Thyssen-Krupp mahnt Qualität bei Flächenvermarktung an
05.10.2012 | 18:27 Uhr 2012-10-05T18:27:00+0200
Essen. Freie Gewerbeflächen werden in der Stadt Essen knapp. Nicht zuletzt deshalb fordert der Chef der Thyssen-Krupp-Immobilientochter, dass bei der Vermarktung auf Qualität gesetzt wird. Für seinen Konzern nennt er dafür zwei aktuelle Beispiele.
Das Essener Immobilienunternehmen Thyssen-Krupp Real Estate fordert bei der Vermarktung von Flächen in der Stadt und der Region mehr Qualitätsbewusstsein. „Qualität kommt nicht über Nacht.“ Die Flächeneigentümer müssten Durchhaltevermögen zeigen, betonte der Vorsitzende der Geschäftsführung, Martin Grimm am Freitag auf einer Pressekonferenz im Vorfeld der Immobilienmesse Expo Real in München, wo sich das Thyssen-Krupp-Tochterunternehmen als einer der Partner gemeinsam mit der Metropole Ruhr präsentieren wird.
Thyssen-Krupp wartet auf „Vier-Sterne-plus“-Hotel
Grimm nannte Beispiele aus seinem eigenen Haus: Thyssen-Krupp plant seit längerem in unmittelbarer Nähe seiner neuen Konzernzentrale ein Hotel. „Wir hätten das Areal schon mehrfach verkaufen können“, so Grimm. Aber ein Drei-Sterne-Hotel an dieser Stelle reiche dem Konzern nicht. Grimm sprach davon, dort ein Hotel mit „vier Sterne plus“ ansiedeln zu wollen. „Wir wollen dort Qualität.“
Gleiches gilt für das Krupp-Gelände gegenüber an der Altendorfer Straße. Auch dafür gab es laut Thyssen-Krupp Real Estate schon mehrere Interessenten. Offenbar nicht die richtigen. „Wir warten noch auf den großen Wurf“, so Grimm weiter.
Thomas Westphal, Geschäftsführer der Metropole Ruhr GmbH, unterstrich: „Wir können keine Flächen verschenken.“ Seine Worten zufolge werden in den nächsten Jahren die vermarktbaren Flächen immer knapper werden. In Essen gebe es voraussichtlich schon in vier Jahren keine verfügbaren Gewerbeflächen mehr, so Westphal. Für Grimm steht bei der weiteren Entwicklung auch der Anspruch fest: „Es darf nicht sein, dass im Ruhrgebiet am Ende nur noch Logistikstandorte entstehen“.
Der Chef der Thyssen-Krupp Real Estate mahnte neben einem Mehr an Qualität zudem eine stärkere Dynamik bei der Entwicklung von Flächen an. Investoren würden nach Grundstücken suchen, die sofort bezugsfertig sind und nicht erst in einigen Jahren, bestätigte Westphal.

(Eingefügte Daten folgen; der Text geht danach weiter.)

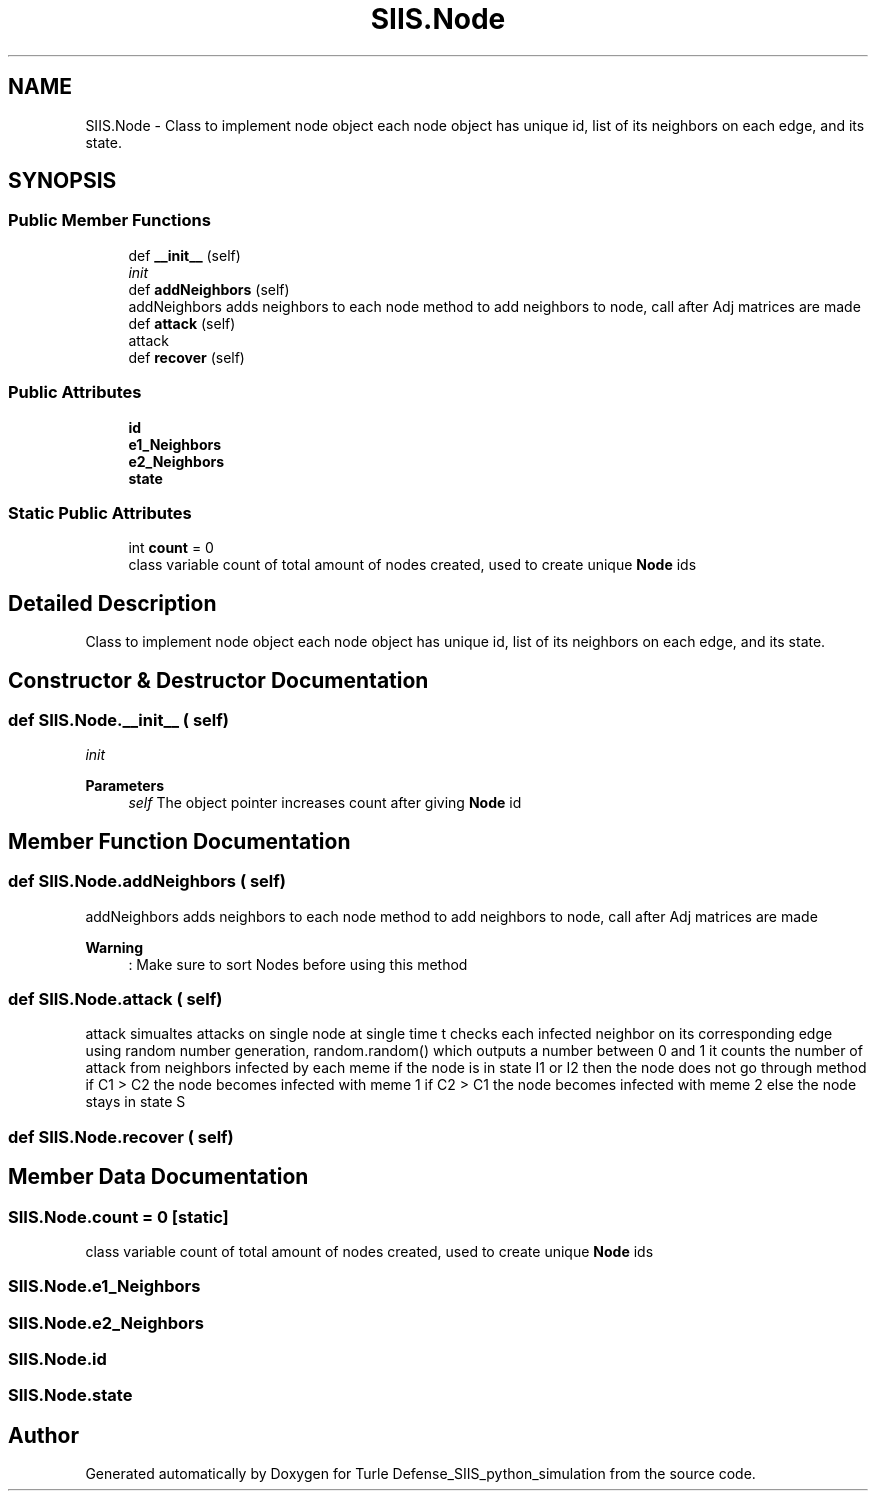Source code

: .TH "SIIS.Node" 3 "Thu May 5 2022" "Version 3" "Turle Defense_SIIS_python_simulation" \" -*- nroff -*-
.ad l
.nh
.SH NAME
SIIS.Node \- Class to implement node object each node object has unique id, list of its neighbors on each edge, and its state\&.  

.SH SYNOPSIS
.br
.PP
.SS "Public Member Functions"

.in +1c
.ti -1c
.RI "def \fB__init__\fP (self)"
.br
.RI "\fIinit\fP "
.ti -1c
.RI "def \fBaddNeighbors\fP (self)"
.br
.RI "addNeighbors adds neighbors to each node method to add neighbors to node, call after Adj matrices are made "
.ti -1c
.RI "def \fBattack\fP (self)"
.br
.RI "attack "
.ti -1c
.RI "def \fBrecover\fP (self)"
.br
.in -1c
.SS "Public Attributes"

.in +1c
.ti -1c
.RI "\fBid\fP"
.br
.ti -1c
.RI "\fBe1_Neighbors\fP"
.br
.ti -1c
.RI "\fBe2_Neighbors\fP"
.br
.ti -1c
.RI "\fBstate\fP"
.br
.in -1c
.SS "Static Public Attributes"

.in +1c
.ti -1c
.RI "int \fBcount\fP = 0"
.br
.RI "class variable count of total amount of nodes created, used to create unique \fBNode\fP ids "
.in -1c
.SH "Detailed Description"
.PP 
Class to implement node object each node object has unique id, list of its neighbors on each edge, and its state\&. 
.SH "Constructor & Destructor Documentation"
.PP 
.SS "def SIIS\&.Node\&.__init__ ( self)"

.PP
\fIinit\fP 
.PP
\fBParameters\fP
.RS 4
\fIself\fP The object pointer increases count after giving \fBNode\fP id 
.RE
.PP

.SH "Member Function Documentation"
.PP 
.SS "def SIIS\&.Node\&.addNeighbors ( self)"

.PP
addNeighbors adds neighbors to each node method to add neighbors to node, call after Adj matrices are made 
.PP
\fBWarning\fP
.RS 4
: Make sure to sort Nodes before using this method 
.RE
.PP

.SS "def SIIS\&.Node\&.attack ( self)"

.PP
attack simualtes attacks on single node at single time t checks each infected neighbor on its corresponding edge using random number generation, random\&.random() which outputs a number between 0 and 1 it counts the number of attack from neighbors infected by each meme if the node is in state I1 or I2 then the node does not go through method if C1 > C2 the node becomes infected with meme 1 if C2 > C1 the node becomes infected with meme 2 else the node stays in state S 
.SS "def SIIS\&.Node\&.recover ( self)"

.SH "Member Data Documentation"
.PP 
.SS "SIIS\&.Node\&.count = 0\fC [static]\fP"

.PP
class variable count of total amount of nodes created, used to create unique \fBNode\fP ids 
.SS "SIIS\&.Node\&.e1_Neighbors"

.SS "SIIS\&.Node\&.e2_Neighbors"

.SS "SIIS\&.Node\&.id"

.SS "SIIS\&.Node\&.state"


.SH "Author"
.PP 
Generated automatically by Doxygen for Turle Defense_SIIS_python_simulation from the source code\&.
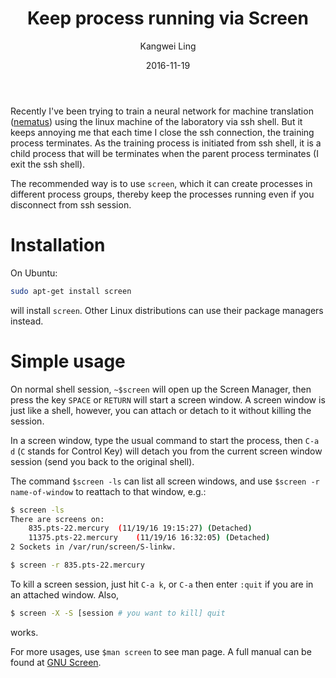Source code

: #+TITLE: Keep process running via Screen
#+Author: Kangwei Ling
#+DATE: 2016-11-19
#+Description: screen
#+TAGS: Linux
#+category: Notes
#+OPTIONS: num:nil ^:nil toc:nil
Recently I've been trying to train a neural network for machine translation
([[https:github.com/rsennrich/nematus][nematus]]) using the linux machine of the laboratory via ssh shell. But it keeps
annoying me that each time I close the ssh connection, the training process
terminates. As the training process is initiated from ssh shell, it is a child
process that will be terminates when the parent process terminates (I exit the
ssh shell).

The recommended way is to use =screen=, which it can create processes in
different process groups, thereby keep the processes running even if you
disconnect from ssh session.

* Installation
On Ubuntu:
#+BEGIN_SRC bash
sudo apt-get install screen
#+END_SRC
will install =screen=. Other Linux distributions can use their package managers
instead.

* Simple usage
On normal shell session, =~$screen= will open up the Screen Manager, then press
the key =SPACE= or =RETURN= will start a screen window. A screen window is just
like a shell, however, you can attach or detach to it without killing the
session.

In a screen window, type the usual command to start the process, then =C-a d=
(=C= stands for Control Key) will detach you from the current screen window session (send you back to the
original shell).

The command =$screen -ls= can list all screen windows, and use =$screen -r
name-of-window= to reattach to that window, e.g.:
#+BEGIN_SRC bash
$ screen -ls
There are screens on:
	835.pts-22.mercury	(11/19/16 19:15:27)	(Detached)
	11375.pts-22.mercury	(11/19/16 16:32:05)	(Detached)
2 Sockets in /var/run/screen/S-linkw.

$ screen -r 835.pts-22.mercury
#+END_SRC
To kill a screen session, just hit =C-a k=, or =C-a= then enter =:quit= if you
are in an attached window. Also,
#+BEGIN_SRC bash
$ screen -X -S [session # you want to kill] quit
#+END_SRC
works.

For more usages, use =$man screen= to see man page. A full manual can be found
at [[https://www.gnu.org/software/screen/manual/][GNU Screen]].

Metropole Ruhr präsentiert sich mit 120 Partnern
Auf der Expo Real in München wird sich die Metropole Ruhr ab kommendem Montag mit 120 Partnern aus dem Revier vorstellen. Essen gehört zu den elf Städten, die sich an dem Gemeinschaftsstand präsentieren und über ihre aktuellen Bauprojekte informieren werden.

00:32
Ach übrigens, Herr Grimm: Die 25 Ex-TK-Flächen, für die diese Düsseldorfer Holding insg. 300 Mio. Euro bezahlte, werden zum großen Teil heute wie vermarktet? Richtig - Logistikflächen.
00:29
Tja, und die Kommunen sollten mehr "Qualität" der ThyssenKrupp-Flächen anmahnen, für die sie wie z.B. beim Phoenix-Gelände in Dortmund teuer Geld zahlen mussten, *ohne* dass sich TK auch nur einen Deut um die notwendige Sanierung gekümmert hat.
Ebenso in Dortmund befindet sich eine Gewerbefläche auf dem Gelände der ehemaligen Zeche Dorstfeld, welches vor ein paar Jahren von TK an eine Düsseldorfer Holding verkauft wurde und auf dem sich nun *mehere zehntausend Tonnen illegal gelagerter Bauschutt* und Erdaushub befinden. Keiner weiß z.Zt., woher das Zeug stammt und was sich an Schadstoffen - in unmittelbarer Nähe zu einem Naturschutzgebiet - darin tummelt.
Für schicke Hotels und florierendes Gewerbe sollen also Kommunen springen, während viele Gewerbeflächen aus TK-Beständen vergammeln, weil Verantwortung für industrielle Vergiftung für TK ein Fremdwort ist.